→ TRECHO DO DOCUMENTO:
Crítica: Bloodshot (2020, de Dave Wilson)


Durante muito tempo, tudo o que sabíamos sobre o mundo dos quadrinhos vinham de histórias da Marvel ou DC, e outras empresas acabavam ficando perdidas no meio de toda essa "grandeza". Bloodshot, por exemplo, é da editora Valiant Comics, fundada em 1989 e seu principal herói acaba de ganhar um filme adaptado. Mas como eu sempre digo, adaptações são um caminho tortuoso a se seguir, isso porque nem sempre as expectativas criadas são as que vemos em tela. Dito isso, vamos ao filme!

O filme tem como personagem principal Raymond Garrison (Vin Diesel), conhecido como Bloodshot, que é um personagem criado em 1992 por Kevin VanHook, Bob Layton e Don Perlin e publicado pela Valiant Comics. Mas como as adaptações das HQ's são sempre uma linha tênue entre o ótimo e o horrível, Bloodshot infelizmente tende ao último caso. Não traz nada de novo ao universo, muito pelo contrário, é mais um filme de ação com imagens de luta e efeitos especiais bem feitos,
e não passa disso, sem grandes revelações no filme ou reviravoltas interessantes. Confira o que achamos!

Dados de detecção de layout de documentos:
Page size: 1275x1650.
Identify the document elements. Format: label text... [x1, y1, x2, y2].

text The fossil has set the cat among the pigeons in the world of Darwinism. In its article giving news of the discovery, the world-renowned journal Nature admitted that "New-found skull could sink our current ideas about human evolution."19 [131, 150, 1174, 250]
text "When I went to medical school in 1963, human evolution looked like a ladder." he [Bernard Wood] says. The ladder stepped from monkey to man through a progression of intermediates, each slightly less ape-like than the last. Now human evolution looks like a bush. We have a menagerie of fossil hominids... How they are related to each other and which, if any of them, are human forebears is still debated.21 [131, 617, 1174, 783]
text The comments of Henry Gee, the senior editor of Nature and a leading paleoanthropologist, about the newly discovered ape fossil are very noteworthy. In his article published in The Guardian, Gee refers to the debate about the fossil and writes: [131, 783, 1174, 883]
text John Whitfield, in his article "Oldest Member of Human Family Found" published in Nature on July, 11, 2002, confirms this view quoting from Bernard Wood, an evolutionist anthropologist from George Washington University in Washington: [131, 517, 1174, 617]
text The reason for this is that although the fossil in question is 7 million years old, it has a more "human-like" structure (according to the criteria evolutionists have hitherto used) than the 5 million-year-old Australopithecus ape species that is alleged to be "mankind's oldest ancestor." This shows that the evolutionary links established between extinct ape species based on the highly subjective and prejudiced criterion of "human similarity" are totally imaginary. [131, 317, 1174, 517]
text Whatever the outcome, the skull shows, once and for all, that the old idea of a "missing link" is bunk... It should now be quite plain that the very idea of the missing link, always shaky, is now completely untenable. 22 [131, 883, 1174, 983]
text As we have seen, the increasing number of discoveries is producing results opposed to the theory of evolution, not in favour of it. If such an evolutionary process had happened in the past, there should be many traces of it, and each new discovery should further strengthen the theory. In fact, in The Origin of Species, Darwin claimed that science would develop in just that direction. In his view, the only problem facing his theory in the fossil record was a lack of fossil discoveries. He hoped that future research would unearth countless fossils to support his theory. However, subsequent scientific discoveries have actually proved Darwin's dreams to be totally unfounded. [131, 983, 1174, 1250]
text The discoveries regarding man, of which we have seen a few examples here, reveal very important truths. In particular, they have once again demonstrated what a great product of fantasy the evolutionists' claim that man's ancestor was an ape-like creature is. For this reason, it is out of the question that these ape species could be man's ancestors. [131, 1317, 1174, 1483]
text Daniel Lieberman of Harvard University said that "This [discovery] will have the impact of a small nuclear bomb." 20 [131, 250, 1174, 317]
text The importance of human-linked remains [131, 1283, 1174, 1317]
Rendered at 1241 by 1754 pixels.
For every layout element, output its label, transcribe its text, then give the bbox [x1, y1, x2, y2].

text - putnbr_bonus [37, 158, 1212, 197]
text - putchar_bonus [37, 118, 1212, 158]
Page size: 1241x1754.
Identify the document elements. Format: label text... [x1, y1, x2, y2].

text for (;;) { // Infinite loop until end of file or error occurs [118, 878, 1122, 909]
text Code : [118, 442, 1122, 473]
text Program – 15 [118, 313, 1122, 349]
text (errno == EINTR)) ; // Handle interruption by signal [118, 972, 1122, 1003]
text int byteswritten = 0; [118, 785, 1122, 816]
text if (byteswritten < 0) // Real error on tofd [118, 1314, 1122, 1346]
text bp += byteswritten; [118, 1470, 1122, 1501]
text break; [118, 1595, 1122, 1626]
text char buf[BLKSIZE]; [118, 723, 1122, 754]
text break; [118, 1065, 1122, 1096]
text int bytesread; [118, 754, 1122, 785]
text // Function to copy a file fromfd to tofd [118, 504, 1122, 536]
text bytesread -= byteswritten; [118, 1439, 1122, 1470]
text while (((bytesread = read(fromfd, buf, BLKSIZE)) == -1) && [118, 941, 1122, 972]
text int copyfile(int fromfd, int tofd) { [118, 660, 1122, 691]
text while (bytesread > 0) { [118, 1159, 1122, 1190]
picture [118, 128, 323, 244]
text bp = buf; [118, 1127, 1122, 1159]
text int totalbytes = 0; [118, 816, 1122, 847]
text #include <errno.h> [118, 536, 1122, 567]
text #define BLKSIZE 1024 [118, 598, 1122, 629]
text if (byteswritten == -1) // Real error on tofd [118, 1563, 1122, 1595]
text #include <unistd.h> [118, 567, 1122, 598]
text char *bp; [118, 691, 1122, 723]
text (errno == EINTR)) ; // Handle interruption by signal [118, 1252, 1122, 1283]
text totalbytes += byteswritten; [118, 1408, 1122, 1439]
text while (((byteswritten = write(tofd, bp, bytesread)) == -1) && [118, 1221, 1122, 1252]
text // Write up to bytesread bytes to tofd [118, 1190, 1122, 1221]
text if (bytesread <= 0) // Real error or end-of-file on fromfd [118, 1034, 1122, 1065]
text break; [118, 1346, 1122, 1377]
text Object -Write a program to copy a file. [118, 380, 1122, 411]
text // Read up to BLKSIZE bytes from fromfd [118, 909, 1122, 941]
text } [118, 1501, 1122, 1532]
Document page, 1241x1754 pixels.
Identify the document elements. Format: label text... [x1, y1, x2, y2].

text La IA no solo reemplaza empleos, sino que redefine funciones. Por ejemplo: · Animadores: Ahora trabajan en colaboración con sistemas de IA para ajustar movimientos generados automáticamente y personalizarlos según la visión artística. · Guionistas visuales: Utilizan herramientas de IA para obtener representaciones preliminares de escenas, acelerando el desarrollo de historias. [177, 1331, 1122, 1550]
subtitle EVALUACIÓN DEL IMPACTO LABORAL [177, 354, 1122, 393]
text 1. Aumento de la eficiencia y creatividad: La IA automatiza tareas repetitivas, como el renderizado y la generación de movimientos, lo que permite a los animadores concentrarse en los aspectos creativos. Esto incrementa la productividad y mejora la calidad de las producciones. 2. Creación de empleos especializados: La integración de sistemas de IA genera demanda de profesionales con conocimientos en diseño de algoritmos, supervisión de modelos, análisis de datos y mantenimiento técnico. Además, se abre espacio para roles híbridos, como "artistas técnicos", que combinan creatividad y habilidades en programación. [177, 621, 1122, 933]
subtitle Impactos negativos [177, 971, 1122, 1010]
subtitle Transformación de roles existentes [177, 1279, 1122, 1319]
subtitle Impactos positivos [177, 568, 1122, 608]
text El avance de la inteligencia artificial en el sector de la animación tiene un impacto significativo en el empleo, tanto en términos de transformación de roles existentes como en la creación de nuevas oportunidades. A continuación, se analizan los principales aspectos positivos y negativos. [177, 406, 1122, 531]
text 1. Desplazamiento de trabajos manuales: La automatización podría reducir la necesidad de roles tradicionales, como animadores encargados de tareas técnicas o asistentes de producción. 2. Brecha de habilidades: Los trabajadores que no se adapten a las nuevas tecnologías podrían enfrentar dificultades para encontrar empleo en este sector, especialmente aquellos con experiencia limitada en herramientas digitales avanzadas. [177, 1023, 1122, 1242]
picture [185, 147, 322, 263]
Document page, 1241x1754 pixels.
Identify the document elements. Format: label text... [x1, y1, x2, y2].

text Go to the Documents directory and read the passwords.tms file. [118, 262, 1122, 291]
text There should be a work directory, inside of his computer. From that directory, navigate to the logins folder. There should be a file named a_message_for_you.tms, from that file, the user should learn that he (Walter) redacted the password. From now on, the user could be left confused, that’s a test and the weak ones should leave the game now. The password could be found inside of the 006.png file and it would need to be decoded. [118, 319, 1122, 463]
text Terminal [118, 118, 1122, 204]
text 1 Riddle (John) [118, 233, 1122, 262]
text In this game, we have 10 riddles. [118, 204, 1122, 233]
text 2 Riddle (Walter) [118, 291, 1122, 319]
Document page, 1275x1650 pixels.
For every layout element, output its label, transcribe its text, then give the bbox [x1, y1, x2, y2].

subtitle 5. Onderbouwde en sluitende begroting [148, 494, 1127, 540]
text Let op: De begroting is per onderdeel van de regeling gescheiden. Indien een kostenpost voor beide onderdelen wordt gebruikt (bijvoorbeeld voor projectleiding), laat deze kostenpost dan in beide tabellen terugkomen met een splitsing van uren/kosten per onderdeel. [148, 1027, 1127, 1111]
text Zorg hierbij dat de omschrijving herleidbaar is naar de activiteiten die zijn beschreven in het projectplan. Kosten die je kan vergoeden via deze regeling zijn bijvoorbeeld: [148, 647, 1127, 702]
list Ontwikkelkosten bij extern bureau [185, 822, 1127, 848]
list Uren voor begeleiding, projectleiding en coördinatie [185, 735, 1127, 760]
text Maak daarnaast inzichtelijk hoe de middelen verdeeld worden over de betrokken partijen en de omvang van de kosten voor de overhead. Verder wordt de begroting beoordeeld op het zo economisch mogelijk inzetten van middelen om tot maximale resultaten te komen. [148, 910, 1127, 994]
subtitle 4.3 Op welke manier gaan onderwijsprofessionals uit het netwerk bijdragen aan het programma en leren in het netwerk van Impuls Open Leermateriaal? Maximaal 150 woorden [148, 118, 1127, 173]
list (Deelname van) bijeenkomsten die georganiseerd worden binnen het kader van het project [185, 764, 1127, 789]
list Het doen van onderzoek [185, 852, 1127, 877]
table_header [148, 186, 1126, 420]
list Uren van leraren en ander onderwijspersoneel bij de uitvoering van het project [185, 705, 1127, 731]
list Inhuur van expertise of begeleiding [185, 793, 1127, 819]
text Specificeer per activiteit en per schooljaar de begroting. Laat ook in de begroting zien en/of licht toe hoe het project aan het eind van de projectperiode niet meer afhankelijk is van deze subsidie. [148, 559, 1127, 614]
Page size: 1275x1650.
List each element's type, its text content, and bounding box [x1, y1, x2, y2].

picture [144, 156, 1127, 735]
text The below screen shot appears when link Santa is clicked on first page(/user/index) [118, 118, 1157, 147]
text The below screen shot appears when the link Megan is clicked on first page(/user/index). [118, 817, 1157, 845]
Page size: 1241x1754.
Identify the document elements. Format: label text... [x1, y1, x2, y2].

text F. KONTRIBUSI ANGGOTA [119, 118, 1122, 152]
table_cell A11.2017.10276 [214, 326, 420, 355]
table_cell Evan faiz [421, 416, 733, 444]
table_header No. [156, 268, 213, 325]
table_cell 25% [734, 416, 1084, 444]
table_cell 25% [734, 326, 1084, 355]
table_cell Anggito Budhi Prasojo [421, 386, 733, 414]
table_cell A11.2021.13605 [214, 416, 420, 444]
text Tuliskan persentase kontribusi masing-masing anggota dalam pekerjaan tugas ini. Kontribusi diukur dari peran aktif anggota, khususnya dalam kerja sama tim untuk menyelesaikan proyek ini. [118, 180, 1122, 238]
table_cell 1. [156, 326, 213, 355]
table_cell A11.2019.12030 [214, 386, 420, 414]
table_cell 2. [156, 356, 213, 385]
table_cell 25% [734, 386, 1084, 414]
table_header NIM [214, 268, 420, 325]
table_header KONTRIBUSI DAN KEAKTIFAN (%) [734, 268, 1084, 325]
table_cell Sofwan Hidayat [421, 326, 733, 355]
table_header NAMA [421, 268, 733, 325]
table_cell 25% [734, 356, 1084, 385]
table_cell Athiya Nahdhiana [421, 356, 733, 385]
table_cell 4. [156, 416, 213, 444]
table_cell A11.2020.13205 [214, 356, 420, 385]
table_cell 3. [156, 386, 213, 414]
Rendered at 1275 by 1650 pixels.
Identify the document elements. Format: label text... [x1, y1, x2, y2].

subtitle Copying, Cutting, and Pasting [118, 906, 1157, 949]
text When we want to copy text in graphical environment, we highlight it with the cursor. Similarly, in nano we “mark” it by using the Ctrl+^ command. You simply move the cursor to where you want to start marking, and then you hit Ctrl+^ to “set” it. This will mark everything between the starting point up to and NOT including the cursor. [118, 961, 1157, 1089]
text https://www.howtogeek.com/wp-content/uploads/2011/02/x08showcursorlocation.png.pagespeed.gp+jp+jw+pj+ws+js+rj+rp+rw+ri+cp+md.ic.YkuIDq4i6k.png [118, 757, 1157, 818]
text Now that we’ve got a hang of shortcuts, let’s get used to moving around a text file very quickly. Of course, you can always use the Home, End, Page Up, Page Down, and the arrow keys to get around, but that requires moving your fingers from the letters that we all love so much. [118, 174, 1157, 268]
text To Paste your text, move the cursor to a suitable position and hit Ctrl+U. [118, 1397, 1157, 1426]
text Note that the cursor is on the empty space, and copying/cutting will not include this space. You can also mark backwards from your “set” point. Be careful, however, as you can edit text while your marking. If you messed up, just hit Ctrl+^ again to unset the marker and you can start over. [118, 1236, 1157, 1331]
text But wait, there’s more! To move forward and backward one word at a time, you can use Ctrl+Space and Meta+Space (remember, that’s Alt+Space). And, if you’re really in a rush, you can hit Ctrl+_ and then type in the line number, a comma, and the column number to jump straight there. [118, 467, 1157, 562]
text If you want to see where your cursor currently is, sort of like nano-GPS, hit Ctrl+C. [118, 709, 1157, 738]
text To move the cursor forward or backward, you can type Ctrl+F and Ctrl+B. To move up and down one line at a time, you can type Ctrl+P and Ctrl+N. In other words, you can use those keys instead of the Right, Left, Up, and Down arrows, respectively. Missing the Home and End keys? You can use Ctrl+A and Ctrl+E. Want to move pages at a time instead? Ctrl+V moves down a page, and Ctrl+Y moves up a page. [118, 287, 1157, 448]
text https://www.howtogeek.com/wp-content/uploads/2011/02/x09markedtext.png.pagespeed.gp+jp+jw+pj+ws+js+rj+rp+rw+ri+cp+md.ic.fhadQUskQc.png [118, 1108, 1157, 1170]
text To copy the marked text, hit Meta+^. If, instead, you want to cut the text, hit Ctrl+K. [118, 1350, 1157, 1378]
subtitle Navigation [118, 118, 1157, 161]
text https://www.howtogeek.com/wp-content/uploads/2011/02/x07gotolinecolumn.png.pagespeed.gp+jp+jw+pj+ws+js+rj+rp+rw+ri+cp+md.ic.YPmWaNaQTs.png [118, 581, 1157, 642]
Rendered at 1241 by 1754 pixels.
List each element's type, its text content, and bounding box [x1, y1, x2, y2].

→ O QUE FAZER:
Retome a crítica do filme Bloodshot logo após a última frase apresentada e dê continuidade ao texto.

→ RESPOSTA:
O personagem de Diesel é quase morto em um desfecho trágico em sua vida, e quando acorda descobre que foi alvo de uma experiência do governo, onde soldados são melhorados fisicamente, tendo assim mais desenvoltura e resistência em combates.

Seu corpo está cheio de nano robôs que são capazes de "restaurá-lo" independente do trauma físico que ele sofra, mas o que não contaram a ele é que isso não veio de graça e nem de bom grado, já que ele é manipulado todas as vezes que acorda para fazer missões que sejam de acordo com as intenções do governo.


Quando ele finalmente descobre a verdade, um show de efeitos especiais começa e devo dizer que são muito bem produzidos; as cenas de lutas também são bem coreografadas e algumas tiram até o fôlego, mas o filme é basicamente isso. Vingança e redenção, o que no fundo é bem clichê. 

As atuações não são tão ruins apesar de que em alguns momentos as interpretações serem um pouco carregadas e forçadas, já que todos são soldados e "melhorados" assim como o personagem principal. Não passando muita credibilidade sobre o que eles realmente estão lutando ou o porquê, estão apenas seguindo ordens.  E a direção que fica por conta de Dave Wilson até que se sai bem, já que esse é seu primeiro longa, porém não trás nada de novo, mais uma vez temos mais do mesmo, muita ação onde quase todas as cenas terminam com alguma luta.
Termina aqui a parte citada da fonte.